In the epic grandeur of such pictures as these there is something akin
to sadness, though assuredly Millet did not mean them to be sad. Did he
not say of the "Woman Carrying Water": "I have avoided, as I always do,
with a sort of horror, everything that might verge on the sentimental"?
He wished her to seem "to do her work simply and cheerfully ... as a
part of her daily task and the habit of her life." And he was not always
in the austere and epical mood. He could be idyllic as well, and if he
could not see "the joyous side" of life or nature he could feel and make
us feel the charm of tranquillity. Indeed, this remark of his about the
joyous side of things was made in the dark, early days when life was
hardest for him. He broadened in his view as he grew older and
conditions became more tolerable, and he has painted a whole series of
little pictures of family life and of childhood that, in their smiling
seriousness, are endlessly delightful.

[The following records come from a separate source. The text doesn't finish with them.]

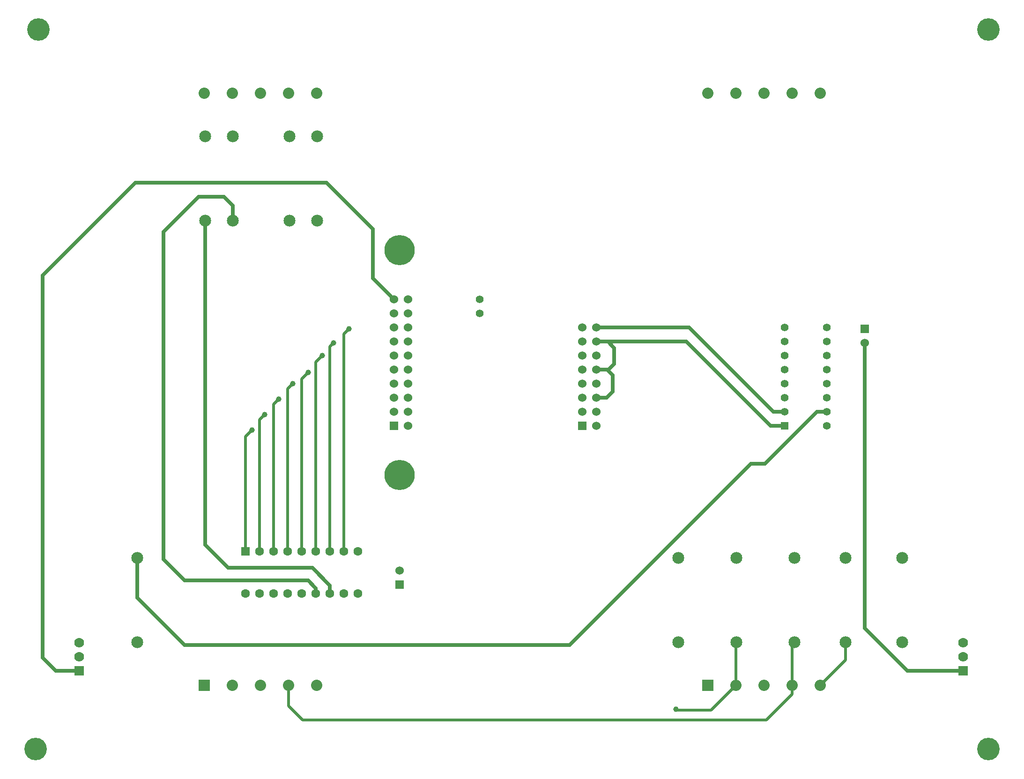
<source format=gtl>
G04 (created by PCBNEW (2013-07-07 BZR 4022)-stable) date 6/9/2015 5:45:07 PM*
%MOIN*%
G04 Gerber Fmt 3.4, Leading zero omitted, Abs format*
%FSLAX34Y34*%
G01*
G70*
G90*
G04 APERTURE LIST*
%ADD10C,0.00590551*%
%ADD11R,0.08X0.08*%
%ADD12C,0.08*%
%ADD13R,0.0629921X0.0629921*%
%ADD14C,0.0629921*%
%ADD15R,0.055X0.055*%
%ADD16C,0.055*%
%ADD17C,0.07*%
%ADD18R,0.07X0.07*%
%ADD19C,0.0843701*%
%ADD20R,0.06X0.06*%
%ADD21C,0.06*%
%ADD22C,0.215*%
%ADD23C,0.16*%
%ADD24C,0.0393701*%
%ADD25C,0.02*%
%ADD26C,0.027874*%
G04 APERTURE END LIST*
G54D10*
G54D11*
X76039Y-81444D03*
G54D12*
X78039Y-81444D03*
X80039Y-81444D03*
X82039Y-81444D03*
X82039Y-39318D03*
X80039Y-39318D03*
X78039Y-39318D03*
X76039Y-39318D03*
X84039Y-81444D03*
X84039Y-39318D03*
G54D11*
X40212Y-81444D03*
G54D12*
X42212Y-81444D03*
X44212Y-81444D03*
X46212Y-81444D03*
X46212Y-39318D03*
X44212Y-39318D03*
X42212Y-39318D03*
X40212Y-39318D03*
X48212Y-81444D03*
X48212Y-39318D03*
G54D13*
X43145Y-71925D03*
G54D14*
X44145Y-71925D03*
X45145Y-71925D03*
X46145Y-71925D03*
X47145Y-71925D03*
X48145Y-71925D03*
X49145Y-71925D03*
X50145Y-71925D03*
X51145Y-71925D03*
X51145Y-74925D03*
X50145Y-74925D03*
X49145Y-74925D03*
X48145Y-74925D03*
X47145Y-74925D03*
X46145Y-74925D03*
X45145Y-74925D03*
X44145Y-74925D03*
X43145Y-74925D03*
G54D15*
X81500Y-63000D03*
G54D16*
X81500Y-62000D03*
X81500Y-61000D03*
X81500Y-60000D03*
X81500Y-59000D03*
X81500Y-58000D03*
X81500Y-57000D03*
X81500Y-56000D03*
X84500Y-56000D03*
X84500Y-57000D03*
X84500Y-58000D03*
X84500Y-59000D03*
X84500Y-60000D03*
X84500Y-61000D03*
X84500Y-62000D03*
X84500Y-63000D03*
G54D17*
X31299Y-78429D03*
X31299Y-79429D03*
G54D18*
X31299Y-80429D03*
G54D17*
X94192Y-78429D03*
X94192Y-79429D03*
G54D18*
X94192Y-80429D03*
G54D16*
X59800Y-54000D03*
X59800Y-55000D03*
G54D19*
X35433Y-78393D03*
X35433Y-72393D03*
G54D20*
X87200Y-56100D03*
G54D21*
X87200Y-57100D03*
G54D19*
X40255Y-48374D03*
X40255Y-42374D03*
X89862Y-78393D03*
X89862Y-72393D03*
X85826Y-72393D03*
X85826Y-78393D03*
X42224Y-48374D03*
X42224Y-42374D03*
X73917Y-72393D03*
X73917Y-78393D03*
X78051Y-72393D03*
X78051Y-78393D03*
X82185Y-72393D03*
X82185Y-78393D03*
X48228Y-48374D03*
X48228Y-42374D03*
X46259Y-48374D03*
X46259Y-42374D03*
G54D20*
X54100Y-74300D03*
G54D21*
X54100Y-73300D03*
G54D20*
X67100Y-63000D03*
G54D21*
X68100Y-63000D03*
X67100Y-62000D03*
X68100Y-62000D03*
X67100Y-61000D03*
X68100Y-61000D03*
X67100Y-60000D03*
X68100Y-60000D03*
X67100Y-59000D03*
X68100Y-59000D03*
X67100Y-58000D03*
X68100Y-58000D03*
X67100Y-57000D03*
X68100Y-57000D03*
X67100Y-56000D03*
X68100Y-56000D03*
G54D20*
X53700Y-63000D03*
G54D21*
X54700Y-63000D03*
X53700Y-62000D03*
X54700Y-62000D03*
X53700Y-61000D03*
X54700Y-61000D03*
X53700Y-60000D03*
X54700Y-60000D03*
X53700Y-59000D03*
X54700Y-59000D03*
X53700Y-58000D03*
X54700Y-58000D03*
X53700Y-57000D03*
X54700Y-57000D03*
X53700Y-56000D03*
X54700Y-56000D03*
X53700Y-55000D03*
X54700Y-55000D03*
X53700Y-54000D03*
X54700Y-54000D03*
G54D22*
X54100Y-66500D03*
X54100Y-50500D03*
G54D23*
X28200Y-86000D03*
X96000Y-86000D03*
X96000Y-34800D03*
X28400Y-34800D03*
G54D24*
X43600Y-63300D03*
X44500Y-62200D03*
X45500Y-61100D03*
X46500Y-60000D03*
X47600Y-59200D03*
X48600Y-58000D03*
X49400Y-57100D03*
X50500Y-56100D03*
X73779Y-83169D03*
G54D25*
X43145Y-71925D02*
X43145Y-63754D01*
X43145Y-63754D02*
X43600Y-63300D01*
X44145Y-71925D02*
X44145Y-62554D01*
X44145Y-62554D02*
X44500Y-62200D01*
X45145Y-71925D02*
X45145Y-61454D01*
X45145Y-61454D02*
X45500Y-61100D01*
X46145Y-71925D02*
X46145Y-60354D01*
X46145Y-60354D02*
X46500Y-60000D01*
G54D26*
X68100Y-59000D02*
X68881Y-59000D01*
X68822Y-61000D02*
X68100Y-61000D01*
X69271Y-60551D02*
X68822Y-61000D01*
X69271Y-59389D02*
X69271Y-60551D01*
X68881Y-59000D02*
X69271Y-59389D01*
X68100Y-57000D02*
X68929Y-57000D01*
X68952Y-59000D02*
X68100Y-59000D01*
X69370Y-58582D02*
X68952Y-59000D01*
X69370Y-57440D02*
X69370Y-58582D01*
X68929Y-57000D02*
X69370Y-57440D01*
X68100Y-57000D02*
X74500Y-57000D01*
X80500Y-63000D02*
X81500Y-63000D01*
X74500Y-57000D02*
X80500Y-63000D01*
X68100Y-56000D02*
X74700Y-56000D01*
X80700Y-62000D02*
X81500Y-62000D01*
X74700Y-56000D02*
X80700Y-62000D01*
G54D25*
X47145Y-71925D02*
X47145Y-59654D01*
X47145Y-59654D02*
X47600Y-59200D01*
X48145Y-71925D02*
X48145Y-58454D01*
X48145Y-58454D02*
X48600Y-58000D01*
X49145Y-71925D02*
X49145Y-57354D01*
X49145Y-57354D02*
X49400Y-57100D01*
X50145Y-71925D02*
X50145Y-56454D01*
X50145Y-56454D02*
X50500Y-56100D01*
X82039Y-81444D02*
X82039Y-78539D01*
X82039Y-78539D02*
X82185Y-78393D01*
X46212Y-81444D02*
X46212Y-82925D01*
X82039Y-82074D02*
X82039Y-81444D01*
X80196Y-83917D02*
X82039Y-82074D01*
X47204Y-83917D02*
X80196Y-83917D01*
X46212Y-82925D02*
X47204Y-83917D01*
X78039Y-81444D02*
X78039Y-78405D01*
X78039Y-78405D02*
X78051Y-78393D01*
X76275Y-83208D02*
X78039Y-81444D01*
X73818Y-83208D02*
X76275Y-83208D01*
X73779Y-83169D02*
X73818Y-83208D01*
X85826Y-78393D02*
X85826Y-79657D01*
X85826Y-79657D02*
X84039Y-81444D01*
G54D26*
X87200Y-57100D02*
X87200Y-77400D01*
X90229Y-80429D02*
X94192Y-80429D01*
X87200Y-77400D02*
X90229Y-80429D01*
X31299Y-80429D02*
X29629Y-80429D01*
X52200Y-52500D02*
X53700Y-54000D01*
X52200Y-49000D02*
X52200Y-52500D01*
X48900Y-45700D02*
X52200Y-49000D01*
X35300Y-45700D02*
X48900Y-45700D01*
X28700Y-52300D02*
X35300Y-45700D01*
X28700Y-79500D02*
X28700Y-52300D01*
X29629Y-80429D02*
X28700Y-79500D01*
X48145Y-74925D02*
X48145Y-74545D01*
X42224Y-47324D02*
X42224Y-48374D01*
X41600Y-46700D02*
X42224Y-47324D01*
X39800Y-46700D02*
X41600Y-46700D01*
X37300Y-49200D02*
X39800Y-46700D01*
X37300Y-72500D02*
X37300Y-49200D01*
X38800Y-74000D02*
X37300Y-72500D01*
X47600Y-74000D02*
X38800Y-74000D01*
X48145Y-74545D02*
X47600Y-74000D01*
X40255Y-48374D02*
X40255Y-71455D01*
X49145Y-74345D02*
X49145Y-74925D01*
X47900Y-73100D02*
X49145Y-74345D01*
X41900Y-73100D02*
X47900Y-73100D01*
X40255Y-71455D02*
X41900Y-73100D01*
X35433Y-72393D02*
X35433Y-75233D01*
X83800Y-62000D02*
X84500Y-62000D01*
X80100Y-65700D02*
X83800Y-62000D01*
X79100Y-65700D02*
X80100Y-65700D01*
X66200Y-78600D02*
X79100Y-65700D01*
X38800Y-78600D02*
X66200Y-78600D01*
X35433Y-75233D02*
X38800Y-78600D01*
M02*

</source>
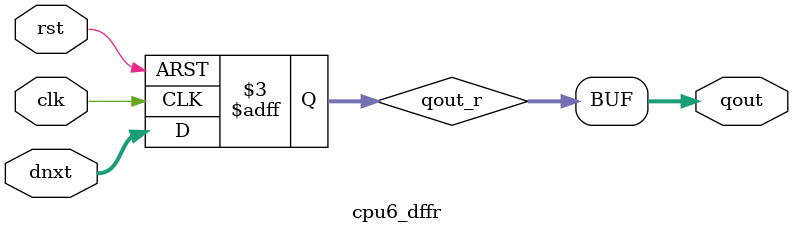
<source format=v>
`include "defines.v"

`timescale 1 ns / 1 ns

// Verilog module DFF with Load-enable, no reset	

module cpu6_dffl # ( parameter DW = 32) (
	input  lden,
	input  [DW-1:0] dnxt,
	output [DW-1:0] qout,
	input  clk
);
	reg [DW-1:0] qout_r;
	
	always @(posedge clk)
	begin : dffl_proc
		if (lden == 1'b1)
			qout_r <= #1 dnxt;
	end
	
	assign qout = qout_r;

endmodule

module cpu6_dfflr # ( parameter DW = 32) (
	input  lden,
	input  [DW-1:0] dnxt,
	output [DW-1:0] qout,
	input  clk,
	input  rst
);
	reg [DW-1:0] qout_r;
	
	always @(posedge clk or posedge rst)
	begin : dffl_proc
		if (rst == 1'b1)
			qout_r <= {DW{1'b0}};
		else if (lden == 1'b1)
			qout_r <= #1 dnxt;
	end
	
	assign qout = qout_r;

endmodule

module cpu6_2x_dfflr # ( parameter DW = 32) (
	input  lden,
	input  [DW-1:0] dnxt,
	output [DW-1:0] qout,
	input  clk,
	input  rst
);
        reg [DW-1:0] prev_qout_r;
	reg [DW-1:0] qout_r;
	
	always @(posedge clk or posedge rst)
	begin : dffl_proc
		if (rst == 1'b1)
		begin
		        prev_qout_r <= {DW{1'b0}};
			qout_r <= {DW{1'b0}};
		end   
		else if (lden == 1'b1)
		begin
		        prev_qout_r <= #1 qout_r;
			qout_r <= #1 dnxt;
		end
	        else
		        prev_qout_r <= #1 qout_r;	
	end
	
	assign qout = prev_qout_r;

endmodule // cpu6_2x_dfflr

module cpu6_dffr # (parameter DW = 32) (
	input  [DW-1:0] dnxt,
	output [DW-1:0] qout,
	
	input  clk,
	input  rst
);

reg [DW-1:0] qout_r;

always @(posedge clk or posedge rst)
begin : DFFR_PROC
	if (rst == 1'b1)
		qout_r <= {DW{1'b0}};
	else
		qout_r <= #1 dnxt;
end

assign qout = qout_r;

endmodule

</source>
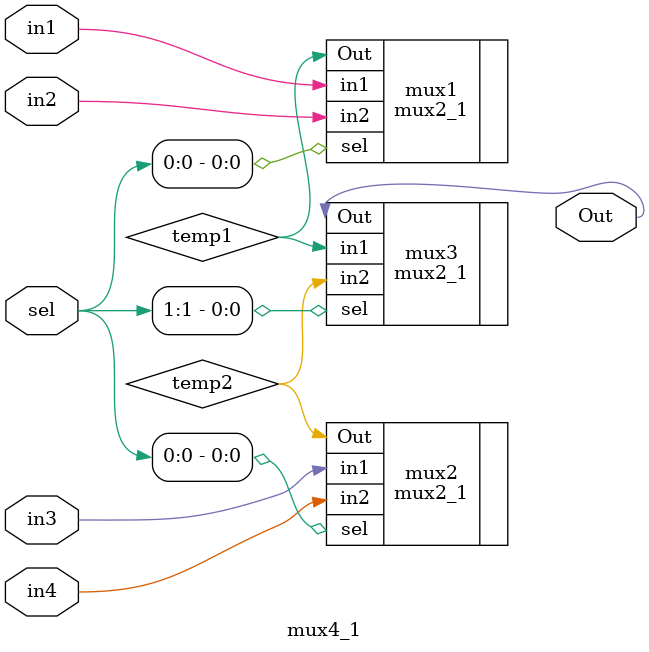
<source format=v>
module mux4_1(Out, in1, in2, in3, in4, sel);

	input in1, in2, in3, in4; 
	input [1:0] sel;
	output Out;
	
	wire temp1, temp2; 

        mux2_1 mux1(.Out(temp1), .in1(in1), .in2(in2), .sel(sel[0]));
	mux2_1 mux2(.Out(temp2), .in1(in3), .in2(in4), .sel(sel[0]));
	mux2_1 mux3(.Out(Out), .in1(temp1), .in2(temp2), .sel(sel[1]));

endmodule

</source>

The same science, the same
thoughtfulness, the same concentration and intellectual grasp that
defined for us the superb gesture of "The Sower" have gone to the
depiction of the adorable uncertainty, between walking and falling, of
those "First Steps" (Pl. 8) from the mother's lap to the outstretched
arms of the father; and the result, in this case as in the other, is a
thing perfectly and permanently expressed.